Это были черные лодочки примерно четвертого размера. Взглянув на туфли, Мери подтвердила, что они принадлежали Сью.
— Она была без них, когда вы ее нашли?
— Да, — кивнул я. — В одних чулках.
— Насколько я понимаю, она сняла туфли, чтобы вылезти в окно, — предположил Крэм. — Ну что ж, увижу вас всех на дознании.
— Когда? — спросил я.
— Завтра… А что?
— Я ожидаю транспорта на материк. Не исключено, что он придет завтра. Как вы думаете, смогу я подписать свои показания, если дознание еще не начнется?
— Не можете ждать? А я почем знаю? Все мною помыкают. Самое глупое, что я сделал в своей жизни, — снял военную форму.
— Вы служили в пехоте? — решил уточнить я. — Поэтому не любите флот?
— Армию я тоже не любил. Я побывал на последней войне. Вы меня понимаете?
— По-моему, вам надо выспаться, инспектор. Почему бы вам не поехать домой и не поспать?
— Не могу спать. Скажите, доктор, — обратился он к Сэйво, — что мне делать, если я не могу уснуть?

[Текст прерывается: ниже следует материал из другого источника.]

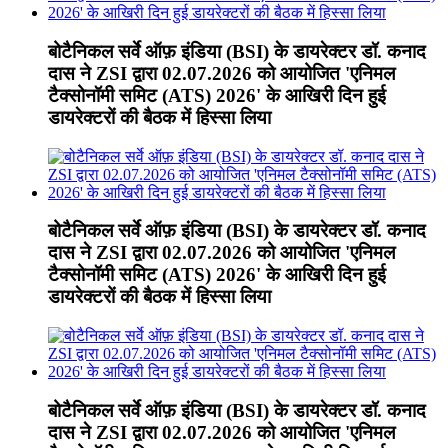
बोटैनिकल सर्वे ऑफ़ इंडिया (BSI) के डायरेक्टर डॉ. कनाद
दास ने ZSI द्वारा 02.07.2026 को आयोजित 'एनिमल
टैक्सोनॉमी समिट (ATS) 2026' के आखिरी दिन हुई
डायरेक्टरों की बैठक में हिस्सा लिया
बोटैनिकल सर्वे ऑफ़ इंडिया (BSI) के डायरेक्टर डॉ. कनाद
दास ने ZSI द्वारा 02.07.2026 को आयोजित 'एनिमल
टैक्सोनॉमी समिट (ATS) 2026' के आखिरी दिन हुई
डायरेक्टरों की बैठक में हिस्सा लिया
बोटैनिकल सर्वे ऑफ़ इंडिया (BSI) के डायरेक्टर डॉ. कनाद
दास ने ZSI द्वारा 02.07.2026 को आयोजित 'एनिमल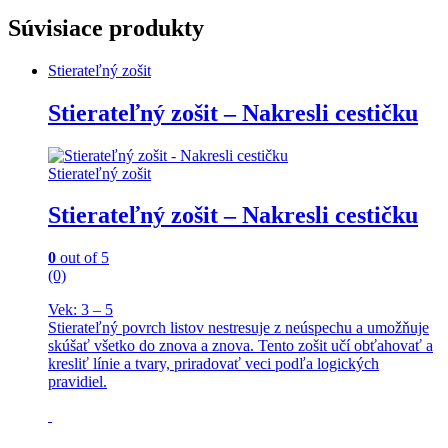
Napíš
Súvisiace produkty
číslo
quantity
Stierateľný zošit
Stierateľný zošit – Nakresli cestičku
Stierateľný zošit
Stierateľný zošit – Nakresli cestičku
0
out of 5
(0)
Vek: 3 – 5
Stierateľný povrch listov nestresuje z neúspechu a umožňuje
skúšať všetko do znova a znova. Tento zošit učí obťahovať a
kresliť línie a tvary, priradovať veci podľa logických
pravidiel.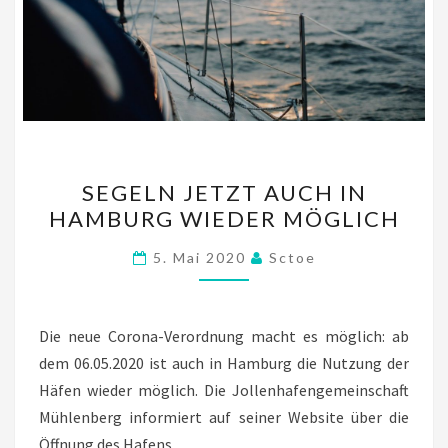
SEGELN
SEGELN JETZT AUCH IN
JETZT
HAMBURG WIEDER MÖGLICH
AUCH
IN
5. Mai 2020
Sctoe
HAMBURG
WIEDER
MÖGLICH
Die neue Corona-Verordnung macht es möglich: ab
dem 06.05.2020 ist auch in Hamburg die Nutzung der
Häfen wieder möglich. Die Jollenhafengemeinschaft
Mühlenberg informiert auf seiner Website über die
Öffnung des Hafens.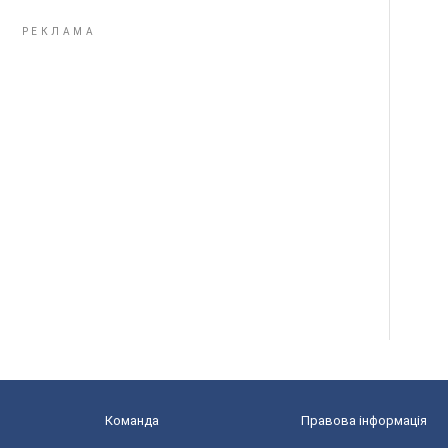
Команда
Правова інформація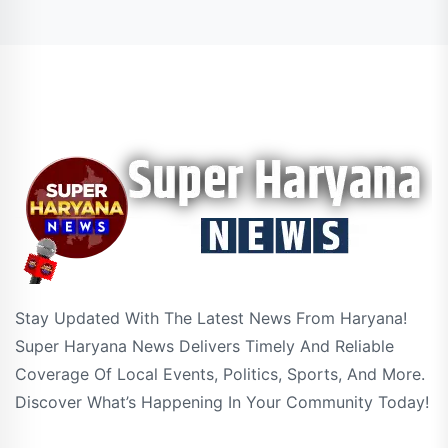
Stay Updated With The Latest News From Haryana!
Super Haryana News Delivers Timely And Reliable
Coverage Of Local Events, Politics, Sports, And More.
Discover What’s Happening In Your Community Today!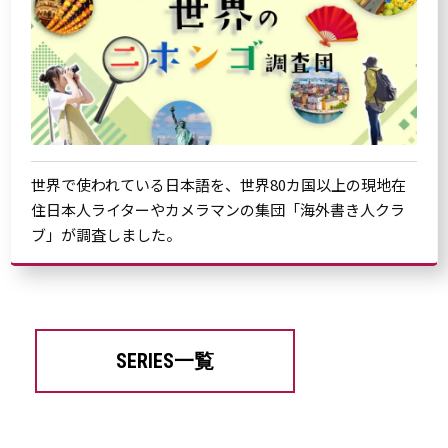
世界で使われている日本語を、世界80カ国以上の現地在
住日本人ライターやカメラマンの集団「海外書き人クラ
ブ」が調査しました。
SERIES一覧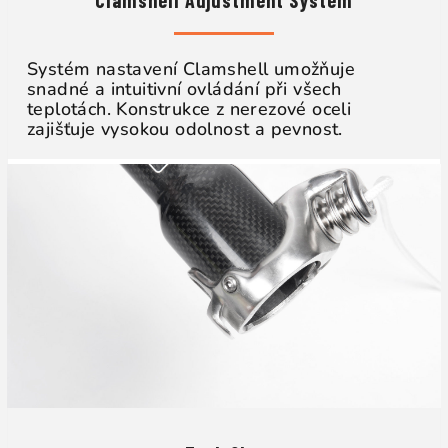
Systém nastavení Clamshell umožňuje
snadné a intuitivní ovládání při všech
teplotách. Konstrukce z nerezové oceli
zajišťuje vysokou odolnost a pevnost.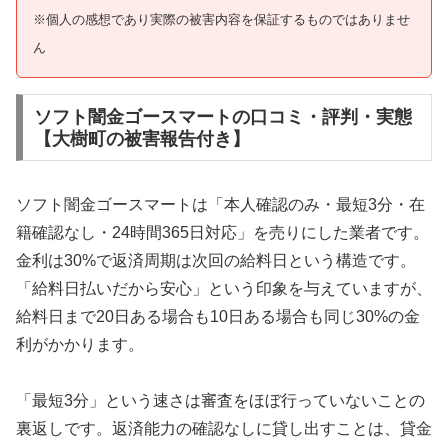
※個人の感想であり実際の被害内容を保証するものではありませ
ん
ソフト闇金ゴースマートの口コミ・評判・実態
【大樹町の被害報告付き】
ソフト闇金ゴースマートは「本人確認のみ・最短3分・在
籍確認なし・24時間365日対応」を売りにした業者です。
金利は30%で返済周期は次回の給料日という構造です。
「給料日払いだから安心」という印象を与えていますが、
給料日まで20日ある場合も10日ある場合も同じ30%の金
利がかかります。
「最短3分」という速さは審査をほぼ行っていないことの
裏返しです。返済能力の確認なしに貸し出すことは、貸金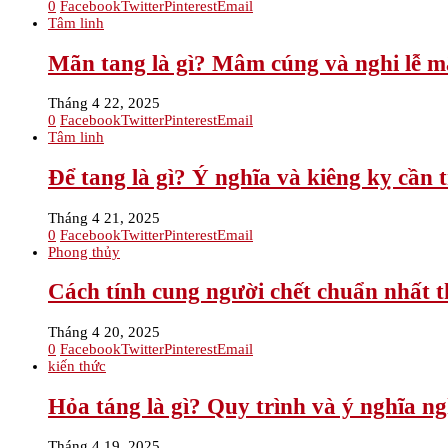
0
Facebook
Twitter
Pinterest
Email
Tâm linh
Mãn tang là gì? Mâm cúng và nghi lễ m
Tháng 4 22, 2025
0
Facebook
Twitter
Pinterest
Email
Tâm linh
Để tang là gì? Ý nghĩa và kiêng kỵ cần 
Tháng 4 21, 2025
0
Facebook
Twitter
Pinterest
Email
Phong thủy
Cách tính cung người chết chuẩn nhất t
Tháng 4 20, 2025
0
Facebook
Twitter
Pinterest
Email
kiến thức
Hỏa táng là gì? Quy trình và ý nghĩa ng
Tháng 4 19, 2025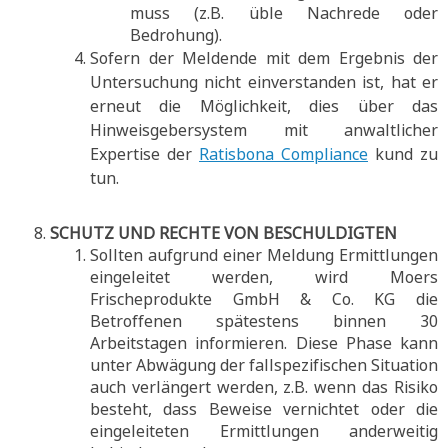
muss (z.B. üble Nachrede oder
Bedrohung).
Sofern der Meldende mit dem Ergebnis der
Untersuchung nicht einverstanden ist, hat er
erneut die Möglichkeit, dies über das
Hinweisgebersystem mit anwaltlicher
Expertise der
Ratisbona Compliance
kund zu
tun.
SCHUTZ UND RECHTE VON BESCHULDIGTEN
Sollten aufgrund einer Meldung Ermittlungen
eingeleitet werden, wird Moers
Frischeprodukte GmbH & Co. KG die
Betroffenen spätestens binnen 30
Arbeitstagen informieren. Diese Phase kann
unter Abwägung der fallspezifischen Situation
auch verlängert werden, z.B. wenn das Risiko
besteht, dass Beweise vernichtet oder die
eingeleiteten Ermittlungen anderweitig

— Пейте виски, — посоветовал Сэйво. — Нервы успокоятся, если станете напиваться раз в несколько дней.
— Напиться я тоже не могу. С утра до ночи вприпрыжку. И потом, если бутылка виски стоит двадцать пять долларов, то при чем тут я с моим жалованьем?
— Вы бы не могли куда-нибудь прыгнуть и достать нам пропуска? Или они уже лежат в вашей сумке для детенышей?
— В смысле как у кенгуру, поняли, сержант? — спросил Крэм.
— Нет, сэр.
— Что-нибудь придумаем. Я могу довезти вас до верфи. А там уж вы сами.
— А как насчет мисс Томпсон?
— Живет в городе?
— Да, — подтвердила Мери. — Совсем недалеко отсюда.
— Мы вас подкинем. А вы останетесь здесь, — велел он сержанту. — За покойной скоро приедут.
Когда мы спустились вниз, о вечеринке напоминали лишь переполненные окурками пепельницы, опустошенные или отдававшие кислым стаканы с остатками виски да разбросанные в беспорядке стулья, только что покинутые парочками. Тишина и пустота воцарились там, где недавно было людно, шумно и весело. Все уехали домой, остался один Джин Халфорд, который стоял в зале и разговаривал с управляющим.
— Я ужасно огорчился, когда услышал, — сказал мне Халфорд.
— Мы все огорчились. Где вы ночуете?
— Должен был переночевать в городе, но теперь не знаю, как добраться, не уехал на автобусе, потому что дожидался вас.
Любопытство, волнение и жалость промелькнули в его темно-зеленых глазах.
— Ну так какого дьявола раздумывать, едемте с нами, — сердито буркнул Крэм. — В машине уместятся семеро, а утром я вступлю в общество автолюбителей. Моя фамилия Крэм. Детектив Крэм.
— А моя — Халфорд. Вы расследуете убийство?
— Пока не знаю.
— Счастливый вы человек, мистер Крэм. Можете так спокойно относиться к подобным кошмарам.
— Я хотел сказать, что пока не знаю, убийство ли это, — огрызнулся Крэм. — А вы знаете?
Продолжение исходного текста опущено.